United Parcel Service got attention by dropping some working spouses from its health plan and partly blaming the Affordable Care Act. But UPS's move is only one among many changes in employer health insurance, most of them having little to do with the health law.
Employers are raising deductibles, giving workers health savings accounts that look like 401(k) plans, mimicking the health law's online insurance marketplaces, and nudging patients to compare prices and shop around for treatments.
Together the moves could eventually affect far more consumers than the law's Medicaid expansion or health exchanges aimed at the uninsured and scheduled to open Oct. 1. Here's a rundown.
The Affordable Care Act required fewer changes in employer coverage than in plans sold directly to consumers. Why are employers overhauling their benefits?
They cite rising costs. Although overall medical expenses are rising at the slowest pace in decades, they're still going up at twice the rate of inflation.
At the same time, employers say some health law requirements — like covering dependents to age 26 and banning annual and lifetime limits on benefit payouts — also increase their costs. Some analysts, though, portray what's going on as part a long-term trend of employer benefit redesign that has little to do with the health law.
What are employers doing?
There are two themes. Employers often are shifting health costs to employees in an attempt to control their own spending. So the average annual deductible for an individual — what consumers pay before insurance kicks in — nearly doubled in the past seven years, from $584 in 2006 to $1,135 this year, according to the Kaiser Family Foundation.

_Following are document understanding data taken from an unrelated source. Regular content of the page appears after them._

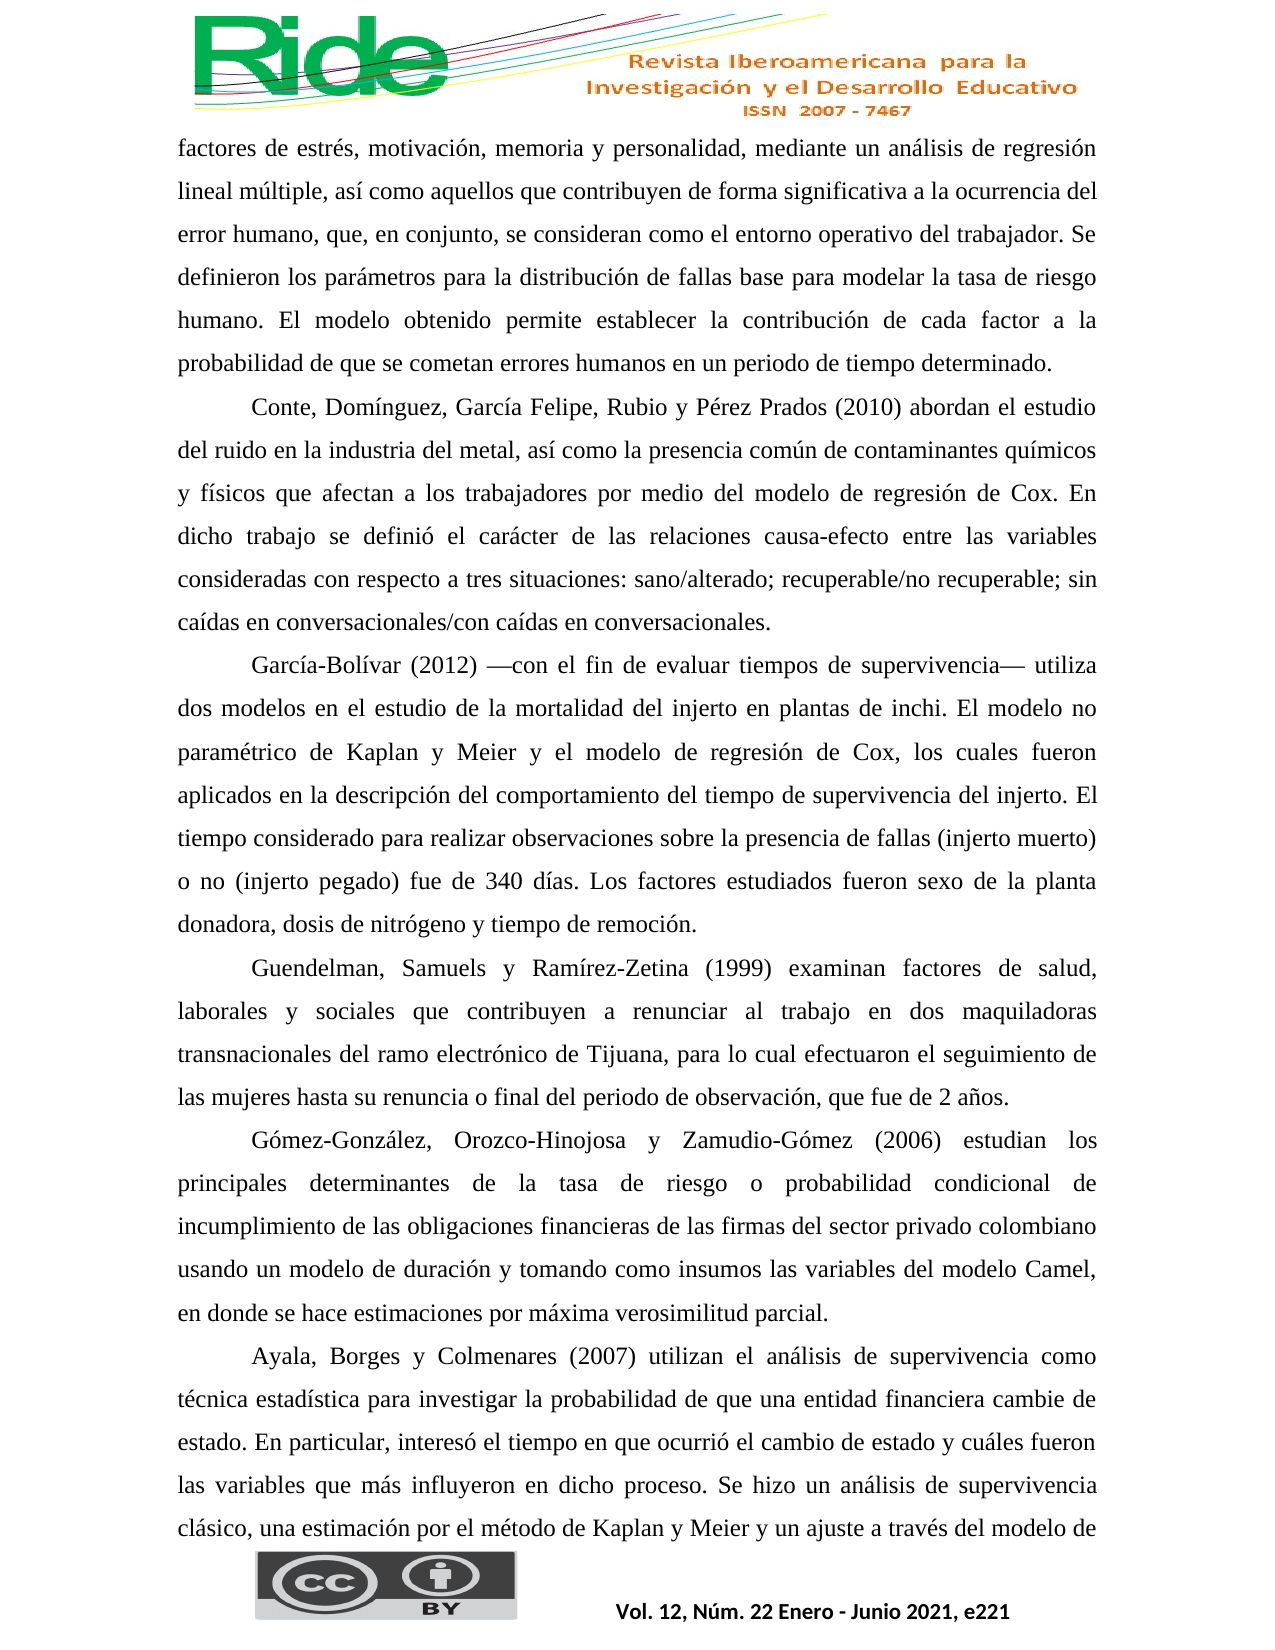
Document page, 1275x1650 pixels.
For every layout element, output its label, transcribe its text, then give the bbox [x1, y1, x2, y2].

text García-Bolívar (2012) —con el fin de evaluar tiempos de supervivencia— utiliza dos modelos en el estudio de la mortalidad del injerto en plantas de inchi. El modelo no paramétrico de Kaplan y Meier y el modelo de regresión de Cox, los cuales fueron aplicados en la descripción del comportamiento del tiempo de supervivencia del injerto. El tiempo considerado para realizar observaciones sobre la presencia de fallas (injerto muerto) o no (injerto pegado) fue de 340 días. Los factores estudiados fueron sexo de la planta donadora, dosis de nitrógeno y tiempo de remoción. [177, 650, 1098, 938]
text Conte, Domínguez, García Felipe, Rubio y Pérez Prados (2010) abordan el estudio del ruido en la industria del metal, así como la presencia común de contaminantes químicos y físicos que afectan a los trabajadores por medio del modelo de regresión de Cox. En dicho trabajo se definió el carácter de las relaciones causa-efecto entre las variables consideradas con respecto a tres situaciones: sano/alterado; recuperable/no recuperable; sin caídas en conversacionales/con caídas en conversacionales. [177, 392, 1098, 636]
text Gómez-González, Orozco-Hinojosa y Zamudio-Gómez (2006) estudian los principales determinantes de la tasa de riesgo o probabilidad condicional de incumplimiento de las obligaciones financieras de las firmas del sector privado colombiano usando un modelo de duración y tomando como insumos las variables del modelo Camel, en donde se hace estimaciones por máxima verosimilitud parcial. [177, 1125, 1098, 1326]
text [177, 133, 1098, 377]
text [177, 1341, 1098, 1542]
picture [254, 1551, 518, 1620]
picture [194, 14, 1081, 119]
text Guendelman, Samuels y Ramírez-Zetina (1999) examinan factores de salud, laborales y sociales que contribuyen a renunciar al trabajo en dos maquiladoras transnacionales del ramo electrónico de Tijuana, para lo cual efectuaron el seguimiento de las mujeres hasta su renuncia o final del periodo de observación, que fue de 2 años. [177, 953, 1098, 1111]
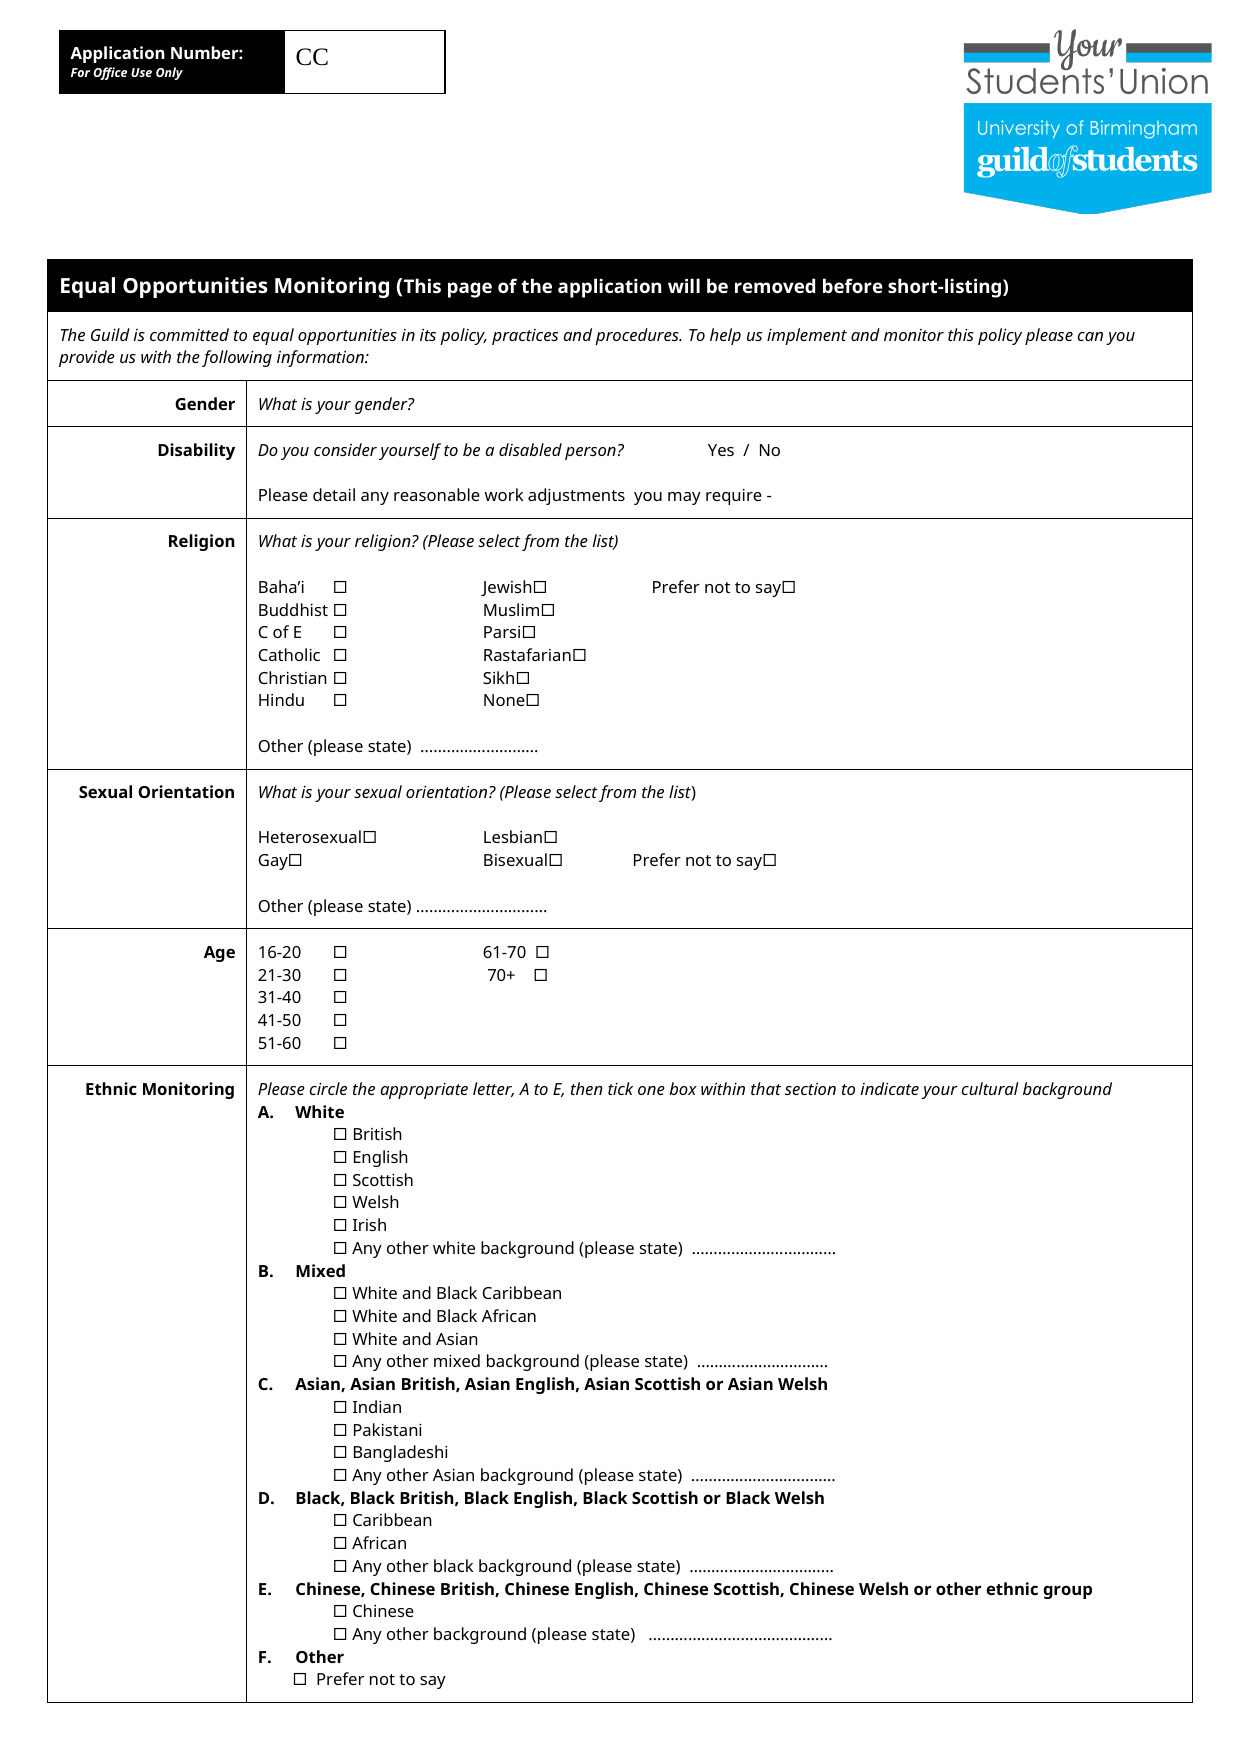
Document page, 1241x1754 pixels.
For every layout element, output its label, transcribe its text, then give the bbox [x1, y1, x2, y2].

Second, employers are trying to make workers think more about health-related expenses and behavior.
Companies like grocer Kroger Co. pay only a fixed amount for particular drugs or procedures, giving patients incentives to shop around for the best price. IBM started giving rebates to workers who adopt healthy lifestyles. Penalizing smokers with surcharges is one of the few discriminatory measures the health act allows.
How can workers afford the extra costs of higher deductibles?
Proponents of making patients share more costs and shopping — it has been dubbed "consumer-directed insurance" — say it's the best way to control the soaring medical spending that strains not just household budgets but corporate and government accounts. But some patients with high-deductible plans have trouble paying the bills when they seek care.
Key to giving consumers more responsibility are health savings accounts or health reimbursement arrangements that employees use to pay for the deductibles, copays and other expense.
Employers and workers fund the accounts with pretax dollars. Unlike the better-known flexible spending accounts for medical costs, money in HSAs can build up, earn investment returns and roll over from year to year.
If having employees shop for doctors and hospitals makes sense, why not give them more power to shop for health insurance, too?
That's the idea behind "private exchanges," so called to distinguish them from the ACA's public exchanges that will sell subsidized coverage directly to individuals starting Oct. 1.
In both cases the consumer gets what's basically a voucher to buy coverage. With the public exchanges it's an instantly spendable tax credit. With private exchanges it's employer dollars.
Software guides the consumer through a menu of comparable plans and helps pick the best one for him or her. Companies steering workers to private exchanges include Darden Restaurants and Sears. IBM and other corporations are putting retirees into private exchanges.
Private and public exchanges are likely to have something else in common: plans with closed, narrow networks of doctors and hospitals that promise lower costs through discounts and better control of care.
Some see private exchanges and HSAs nudging aside traditional health insurance much as 401(k) plans replaced traditional pensions. Whereas employers used to promise health care and retirement income no matter the cost, increasingly they cap contributions for both benefits and let workers bear the risk.
I heard that Washington delayed the requirement for large employers to offer health insurance. How is that affecting coverage?
The delay is for one year, and most employers already offer coverage. The requirement applies to employers with at least 50 workers. Stores and restaurants, less likely to offer health insurance in the past, may be most affected. The coverage mandate doesn't affect workers who put in less than 30 hours a week, and some employers have talked about cutting hours.
Are other companies following UPS in how they handle spouses and dependents?
UPS decided to stop covering working spouses if they have access to coverage at their own jobs. The health law does not require employers to cover spouses, but surveys show that only a minority of companies have implemented a UPS-style "spousal exclusion."
Employers increasingly offer incentives to get spouses off their plans, though. They may charge workers extra if a covered spouse has access to other insurance, or they may pay bonuses when spouses are not on the company policy.
The health law does require large employers to offer coverage to dependent children as well as employees or pay a penalty.
What are small employers doing?
The Affordable Care Act does not require companies with fewer than 50 workers to offer coverage. It does create online marketplaces for small employers to buy insurance similar to policies offered there for individuals. But the ability of small-business workers to choose from multiple plans will be delayed in most states until 2015.
This year 57 percent of companies with 199 or fewer workers provided health insurance, according to the Kaiser Family Foundation.